Jeżeli stany zapalne zostaną skutecznie zatrzymane na początku choroby, procesy neurodegeneracyjne nie wystąpią lub zostaną znacząco opóźnione. Takie działanie istotnie wpłynie na życie pacjentów, dla których według badań najważniejsze w procesie leczenia jest zachowanie sprawności fizycznej oraz funkcji poznawczych jak najdłużej.
“Najnowsze leki, które pojawiły się w ostatnich 2-3 latach, mają zapisy rejestracyjne w EMA, które bezdyskusyjnie zezwalają na przyjmowanie terapii wysoko skutecznych od razu po diagnozie. Warto podkreślić, że wyższa skuteczność tych leków i korzystny profil ich bezpieczeństwa pomoże zmniejszyć częstotliwość wizyt pacjentów w szpitalu, a dodatkowo sprzyja podtrzymaniu szans na aktywność zawodową pacjentów – oprócz korzyści dla pacjenta, pozwala na odciążenie polskiego systemu opieki zdrowotnej” – dodaje prof. Krzysztof Selmaj.

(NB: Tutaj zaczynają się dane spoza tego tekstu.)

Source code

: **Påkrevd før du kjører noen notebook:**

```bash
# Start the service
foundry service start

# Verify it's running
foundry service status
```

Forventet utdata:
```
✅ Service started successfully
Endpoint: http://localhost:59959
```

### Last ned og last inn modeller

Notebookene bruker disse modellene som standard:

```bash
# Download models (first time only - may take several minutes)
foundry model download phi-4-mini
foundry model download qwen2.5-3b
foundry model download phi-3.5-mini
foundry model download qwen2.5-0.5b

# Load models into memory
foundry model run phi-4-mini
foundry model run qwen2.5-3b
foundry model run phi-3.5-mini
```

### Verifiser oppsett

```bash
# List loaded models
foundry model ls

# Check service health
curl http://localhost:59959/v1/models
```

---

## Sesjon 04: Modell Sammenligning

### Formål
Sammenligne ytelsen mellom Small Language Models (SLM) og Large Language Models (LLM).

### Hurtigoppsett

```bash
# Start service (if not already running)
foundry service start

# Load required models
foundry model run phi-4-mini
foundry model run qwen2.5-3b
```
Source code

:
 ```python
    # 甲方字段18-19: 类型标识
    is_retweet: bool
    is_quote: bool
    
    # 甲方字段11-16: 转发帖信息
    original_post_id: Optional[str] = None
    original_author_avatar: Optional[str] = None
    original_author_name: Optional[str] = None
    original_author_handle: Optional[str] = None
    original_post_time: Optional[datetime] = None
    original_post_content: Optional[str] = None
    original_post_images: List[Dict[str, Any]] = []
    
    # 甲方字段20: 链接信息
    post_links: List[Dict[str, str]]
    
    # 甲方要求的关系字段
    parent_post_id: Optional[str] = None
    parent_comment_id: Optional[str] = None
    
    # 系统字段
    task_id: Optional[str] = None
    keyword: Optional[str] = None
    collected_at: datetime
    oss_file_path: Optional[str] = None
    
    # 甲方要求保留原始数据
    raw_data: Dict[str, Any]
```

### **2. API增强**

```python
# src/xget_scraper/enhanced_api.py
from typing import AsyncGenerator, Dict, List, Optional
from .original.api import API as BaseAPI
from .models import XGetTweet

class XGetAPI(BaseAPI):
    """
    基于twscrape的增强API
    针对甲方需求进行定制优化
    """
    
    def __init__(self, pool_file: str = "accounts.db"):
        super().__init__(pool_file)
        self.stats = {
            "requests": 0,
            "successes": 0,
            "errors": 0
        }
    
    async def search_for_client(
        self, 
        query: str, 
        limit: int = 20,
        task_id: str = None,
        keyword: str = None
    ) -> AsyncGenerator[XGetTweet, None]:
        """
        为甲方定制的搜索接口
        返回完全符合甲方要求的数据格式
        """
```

Do niedawna leczona była przede wszystkim postać rzutowo-remisyjna stwardnienia rozsianego. Dla pacjentów chorujących na postać pierwotnie postępującą nie było wskazanej żadnej skutecznej terapii. “Dostęp do terapii lekowych w Polsce powinien być zgodny z najnowszymi rekomendacjami najważniejszej europejskiej organizacji zajmującej się SM, ECTRIMS (Europejski Komitet Badań i Leczenia SM) oraz z zapisami w dokumentach rejestracyjnych leków (ChPL). Pacjenci z postacią wtórnie postępującą – to jedyna grupa, dla której nie mamy aktualnie w Polsce żadnej terapii, mimo że już od dwóch lat zarejestrowany jest prepa
at dedykowany tej grupie chorych. To luka terapeutyczna, którą musimy jak najszybciej wypełnić – zwraca uwagę prof. Krzysztof Selmaj.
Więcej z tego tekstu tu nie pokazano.